The relationship between the moisture in the dry basis and the relaxation frequency in the different regions described shows that only the samples that are in the stable region have a linear relation. In this region, the liquid phase has great mobility and the viscosity is low. Samples located in a metastable or supersaturated region move away from linearity. This means that it is possible to discriminate the regions of the state diagram of sucrose/water by analyzing the frequency of relaxation.

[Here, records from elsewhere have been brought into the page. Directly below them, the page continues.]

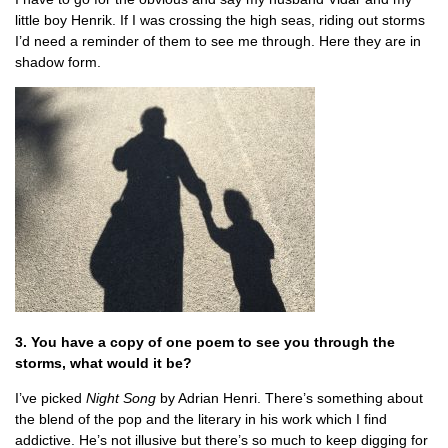
little boy Henrik. If I was crossing the high seas, riding out storms
I’d need a reminder of them to see me through. Here they are in
shadow form.
3. You have a copy of one poem to see you through the
storms, what would it be?
I’ve picked
Night Song
by Adrian Henri. There’s something about
the blend of the pop and the literary in his work which I find
addictive. He’s not illusive but there’s so much to keep digging for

The relaxation frequency and the loss factor at the relaxation frequency had a semilogarithmic, relationship in all the regions, and did not allow the separation. Nevertheless, at the very low mobility zone in the supersaturated region, new behavior appeared because the relaxation frequency remained constant while the loss factor was reduced, this might be due to the vitrification process (glass transition).

In the dielectric analysis in γ-dispersion, samples before and after the OD plasmolysis showed no differences, therefore, in this case of parenchymatic tissue, the effect of membrane plasmolysis had no effect in the water orientation or induction. Therefore, in similar fruit tissue, with high quantity of parenchymatic tissue and low vascular tissue, the behavior could be expected to be similar.

5. Conclusions

The use of specific frequencies of the dielectric properties in γ-dispersion did not allow us to correctly analyze the mobility of water and it makes it necessary to determine the dielectric properties at the relaxation frequency. It was demonstrated that the dielectric constant (at relaxation frequency) was linearly related to the water activity and not to the moisture, it means that it was affected by water mobility and therefore by the structure. In addition, it was possible to determine sucrose supersaturation processes by analyzing the relaxation frequency, which depends on the deformation of the water molecule. Therefore, it was demonstrated that the use of dielectric properties in γ-dispersion at relaxation frequency allowed us not only to monitor the OD and HAD processes of the apple candying, but also to predict the supersaturation state of the liquid phase until vitrification.